COLLECTED DATA -
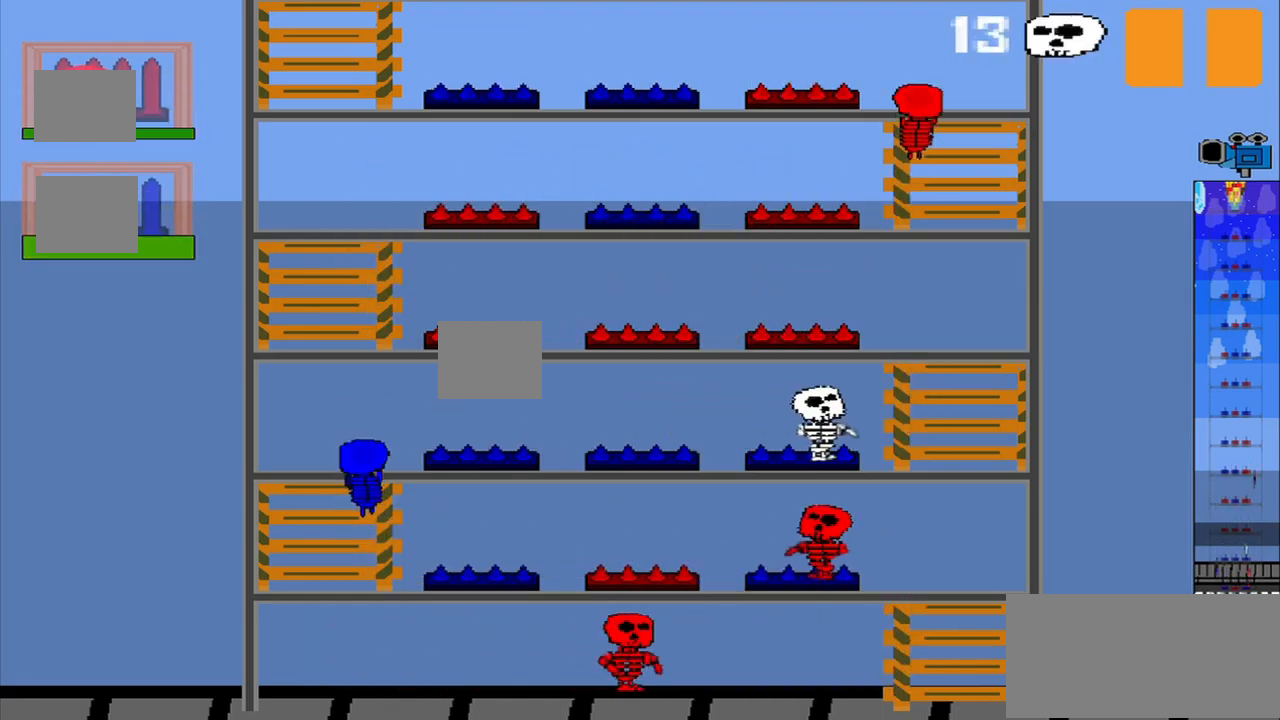
{"buttons": [], "left_stick": "center", "events": [[125, "left_stick", "down"], [250, "left_stick", "center"]]}
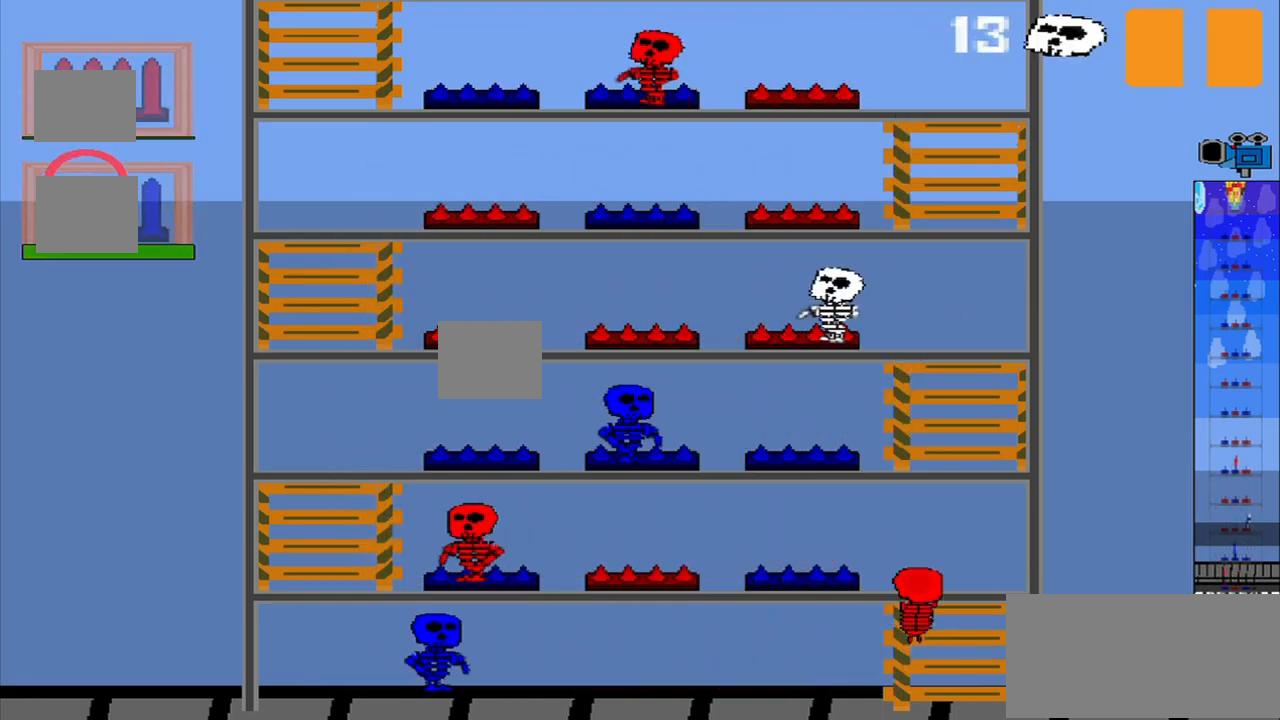
{"buttons": [], "left_stick": "center", "events": []}
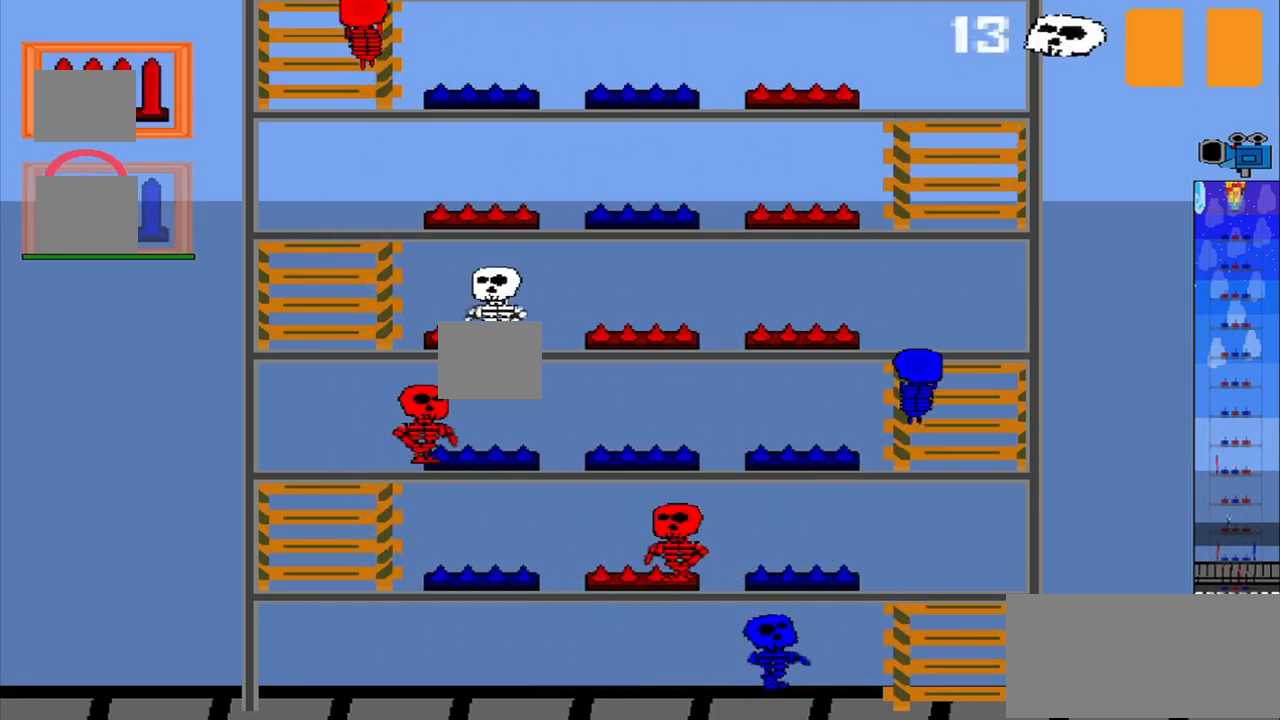
{"buttons": [], "left_stick": "up", "events": [[417, "left_stick", "up"]]}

WHAT YOU ARE ASKED TO DO - Aside from its pictures, the listing must be given again in full, exactly as it appears.

ANSWER TO THE PROBLEM -
{"buttons": [], "left_stick": "center", "events": [[125, "left_stick", "down"], [250, "left_stick", "center"]]}
{"buttons": [], "left_stick": "center", "events": []}
{"buttons": [], "left_stick": "up", "events": [[417, "left_stick", "up"]]}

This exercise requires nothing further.